Data supplied>
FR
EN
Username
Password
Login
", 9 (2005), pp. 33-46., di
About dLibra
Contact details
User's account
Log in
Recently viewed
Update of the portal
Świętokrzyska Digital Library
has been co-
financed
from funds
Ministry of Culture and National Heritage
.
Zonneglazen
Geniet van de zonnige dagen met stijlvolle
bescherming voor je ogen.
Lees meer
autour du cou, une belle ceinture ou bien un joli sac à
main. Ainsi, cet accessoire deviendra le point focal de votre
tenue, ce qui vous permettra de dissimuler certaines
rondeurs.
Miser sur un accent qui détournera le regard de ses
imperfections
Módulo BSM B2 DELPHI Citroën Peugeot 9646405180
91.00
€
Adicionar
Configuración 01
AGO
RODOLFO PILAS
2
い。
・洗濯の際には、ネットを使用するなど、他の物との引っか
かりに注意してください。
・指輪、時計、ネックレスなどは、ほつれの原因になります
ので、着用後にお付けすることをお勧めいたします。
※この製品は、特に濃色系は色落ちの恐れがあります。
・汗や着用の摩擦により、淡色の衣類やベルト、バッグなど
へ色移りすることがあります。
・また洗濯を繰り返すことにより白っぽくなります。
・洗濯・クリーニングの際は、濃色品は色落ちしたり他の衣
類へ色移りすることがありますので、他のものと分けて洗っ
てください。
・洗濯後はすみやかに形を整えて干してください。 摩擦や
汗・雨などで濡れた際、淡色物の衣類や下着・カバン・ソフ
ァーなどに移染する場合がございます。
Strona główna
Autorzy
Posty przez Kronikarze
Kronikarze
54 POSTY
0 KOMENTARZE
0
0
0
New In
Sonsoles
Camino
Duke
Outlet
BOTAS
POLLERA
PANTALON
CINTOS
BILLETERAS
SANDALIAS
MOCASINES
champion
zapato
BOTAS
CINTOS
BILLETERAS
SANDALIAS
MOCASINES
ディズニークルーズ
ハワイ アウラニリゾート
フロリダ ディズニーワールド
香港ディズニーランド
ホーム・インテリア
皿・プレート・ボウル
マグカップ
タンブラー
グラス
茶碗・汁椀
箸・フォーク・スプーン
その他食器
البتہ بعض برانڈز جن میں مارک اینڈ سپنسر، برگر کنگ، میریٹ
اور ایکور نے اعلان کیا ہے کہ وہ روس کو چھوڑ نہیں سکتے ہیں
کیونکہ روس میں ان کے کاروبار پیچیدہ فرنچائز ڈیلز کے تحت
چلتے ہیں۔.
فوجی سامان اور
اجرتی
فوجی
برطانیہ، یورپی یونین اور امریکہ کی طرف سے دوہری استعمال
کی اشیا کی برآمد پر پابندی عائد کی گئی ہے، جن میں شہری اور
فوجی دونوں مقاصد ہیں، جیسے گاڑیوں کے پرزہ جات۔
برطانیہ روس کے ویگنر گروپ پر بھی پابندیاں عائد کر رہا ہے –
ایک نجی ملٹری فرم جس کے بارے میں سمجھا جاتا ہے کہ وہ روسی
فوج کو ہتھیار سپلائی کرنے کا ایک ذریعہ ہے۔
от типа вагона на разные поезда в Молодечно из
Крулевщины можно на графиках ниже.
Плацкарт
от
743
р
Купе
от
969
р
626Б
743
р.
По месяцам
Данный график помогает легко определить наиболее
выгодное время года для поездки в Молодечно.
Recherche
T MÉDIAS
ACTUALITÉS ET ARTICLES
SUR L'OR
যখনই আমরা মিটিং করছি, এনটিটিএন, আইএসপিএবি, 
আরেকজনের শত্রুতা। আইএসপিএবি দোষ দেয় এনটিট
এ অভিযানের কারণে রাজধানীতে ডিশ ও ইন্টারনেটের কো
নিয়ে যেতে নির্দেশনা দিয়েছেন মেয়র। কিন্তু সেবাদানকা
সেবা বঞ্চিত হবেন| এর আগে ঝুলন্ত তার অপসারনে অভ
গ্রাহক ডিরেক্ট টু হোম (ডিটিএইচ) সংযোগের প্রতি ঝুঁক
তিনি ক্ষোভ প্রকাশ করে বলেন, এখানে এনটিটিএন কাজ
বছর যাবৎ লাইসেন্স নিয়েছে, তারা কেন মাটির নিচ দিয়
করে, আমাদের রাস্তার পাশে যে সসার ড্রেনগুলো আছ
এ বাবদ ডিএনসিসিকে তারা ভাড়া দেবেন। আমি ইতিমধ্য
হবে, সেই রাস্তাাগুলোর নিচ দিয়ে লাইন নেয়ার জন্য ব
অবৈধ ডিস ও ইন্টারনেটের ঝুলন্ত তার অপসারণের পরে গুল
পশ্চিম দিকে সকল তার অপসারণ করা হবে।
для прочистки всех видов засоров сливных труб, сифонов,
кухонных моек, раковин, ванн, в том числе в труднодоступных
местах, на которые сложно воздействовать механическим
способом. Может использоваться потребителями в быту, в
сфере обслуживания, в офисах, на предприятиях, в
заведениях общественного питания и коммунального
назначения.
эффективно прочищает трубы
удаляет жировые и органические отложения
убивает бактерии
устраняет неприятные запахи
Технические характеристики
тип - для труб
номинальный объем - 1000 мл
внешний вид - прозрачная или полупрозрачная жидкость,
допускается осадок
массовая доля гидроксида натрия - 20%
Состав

Work to be completed>
Update the listing by changing each "BOTAS" to "BOTINES" and leaving everything else unchanged.

Answer for this exercise>
FR
EN
Username
Password
Login
", 9 (2005), pp. 33-46., di
About dLibra
Contact details
User's account
Log in
Recently viewed
Update of the portal
Świętokrzyska Digital Library
has been co-
financed
from funds
Ministry of Culture and National Heritage
.
Zonneglazen
Geniet van de zonnige dagen met stijlvolle
bescherming voor je ogen.
Lees meer
autour du cou, une belle ceinture ou bien un joli sac à
main. Ainsi, cet accessoire deviendra le point focal de votre
tenue, ce qui vous permettra de dissimuler certaines
rondeurs.
Miser sur un accent qui détournera le regard de ses
imperfections
Módulo BSM B2 DELPHI Citroën Peugeot 9646405180
91.00
€
Adicionar
Configuración 01
AGO
RODOLFO PILAS
2
い。
・洗濯の際には、ネットを使用するなど、他の物との引っか
かりに注意してください。
・指輪、時計、ネックレスなどは、ほつれの原因になります
ので、着用後にお付けすることをお勧めいたします。
※この製品は、特に濃色系は色落ちの恐れがあります。
・汗や着用の摩擦により、淡色の衣類やベルト、バッグなど
へ色移りすることがあります。
・また洗濯を繰り返すことにより白っぽくなります。
・洗濯・クリーニングの際は、濃色品は色落ちしたり他の衣
類へ色移りすることがありますので、他のものと分けて洗っ
てください。
・洗濯後はすみやかに形を整えて干してください。 摩擦や
汗・雨などで濡れた際、淡色物の衣類や下着・カバン・ソフ
ァーなどに移染する場合がございます。
Strona główna
Autorzy
Posty przez Kronikarze
Kronikarze
54 POSTY
0 KOMENTARZE
0
0
0
New In
Sonsoles
Camino
Duke
Outlet
BOTINES
POLLERA
PANTALON
CINTOS
BILLETERAS
SANDALIAS
MOCASINES
champion
zapato
BOTINES
CINTOS
BILLETERAS
SANDALIAS
MOCASINES
ディズニークルーズ
ハワイ アウラニリゾート
フロリダ ディズニーワールド
香港ディズニーランド
ホーム・インテリア
皿・プレート・ボウル
マグカップ
タンブラー
グラス
茶碗・汁椀
箸・フォーク・スプーン
その他食器
البتہ بعض برانڈز جن میں مارک اینڈ سپنسر، برگر کنگ، میریٹ
اور ایکور نے اعلان کیا ہے کہ وہ روس کو چھوڑ نہیں سکتے ہیں
کیونکہ روس میں ان کے کاروبار پیچیدہ فرنچائز ڈیلز کے تحت
چلتے ہیں۔.
فوجی سامان اور
اجرتی
فوجی
برطانیہ، یورپی یونین اور امریکہ کی طرف سے دوہری استعمال
کی اشیا کی برآمد پر پابندی عائد کی گئی ہے، جن میں شہری اور
فوجی دونوں مقاصد ہیں، جیسے گاڑیوں کے پرزہ جات۔
برطانیہ روس کے ویگنر گروپ پر بھی پابندیاں عائد کر رہا ہے –
ایک نجی ملٹری فرم جس کے بارے میں سمجھا جاتا ہے کہ وہ روسی
فوج کو ہتھیار سپلائی کرنے کا ایک ذریعہ ہے۔
от типа вагона на разные поезда в Молодечно из
Крулевщины можно на графиках ниже.
Плацкарт
от
743
р
Купе
от
969
р
626Б
743
р.
По месяцам
Данный график помогает легко определить наиболее
выгодное время года для поездки в Молодечно.
Recherche
T MÉDIAS
ACTUALITÉS ET ARTICLES
SUR L'OR
যখনই আমরা মিটিং করছি, এনটিটিএন, আইএসপিএবি, 
আরেকজনের শত্রুতা। আইএসপিএবি দোষ দেয় এনটিট
এ অভিযানের কারণে রাজধানীতে ডিশ ও ইন্টারনেটের কো
নিয়ে যেতে নির্দেশনা দিয়েছেন মেয়র। কিন্তু সেবাদানকা
সেবা বঞ্চিত হবেন| এর আগে ঝুলন্ত তার অপসারনে অভ
গ্রাহক ডিরেক্ট টু হোম (ডিটিএইচ) সংযোগের প্রতি ঝুঁক
তিনি ক্ষোভ প্রকাশ করে বলেন, এখানে এনটিটিএন কাজ
বছর যাবৎ লাইসেন্স নিয়েছে, তারা কেন মাটির নিচ দিয়
করে, আমাদের রাস্তার পাশে যে সসার ড্রেনগুলো আছ
এ বাবদ ডিএনসিসিকে তারা ভাড়া দেবেন। আমি ইতিমধ্য
হবে, সেই রাস্তাাগুলোর নিচ দিয়ে লাইন নেয়ার জন্য ব
অবৈধ ডিস ও ইন্টারনেটের ঝুলন্ত তার অপসারণের পরে গুল
পশ্চিম দিকে সকল তার অপসারণ করা হবে।
для прочистки всех видов засоров сливных труб, сифонов,
кухонных моек, раковин, ванн, в том числе в труднодоступных
местах, на которые сложно воздействовать механическим
способом. Может использоваться потребителями в быту, в
сфере обслуживания, в офисах, на предприятиях, в
заведениях общественного питания и коммунального
назначения.
эффективно прочищает трубы
удаляет жировые и органические отложения
убивает бактерии
устраняет неприятные запахи
Технические характеристики
тип - для труб
номинальный объем - 1000 мл
внешний вид - прозрачная или полупрозрачная жидкость,
допускается осадок
массовая доля гидроксида натрия - 20%
Состав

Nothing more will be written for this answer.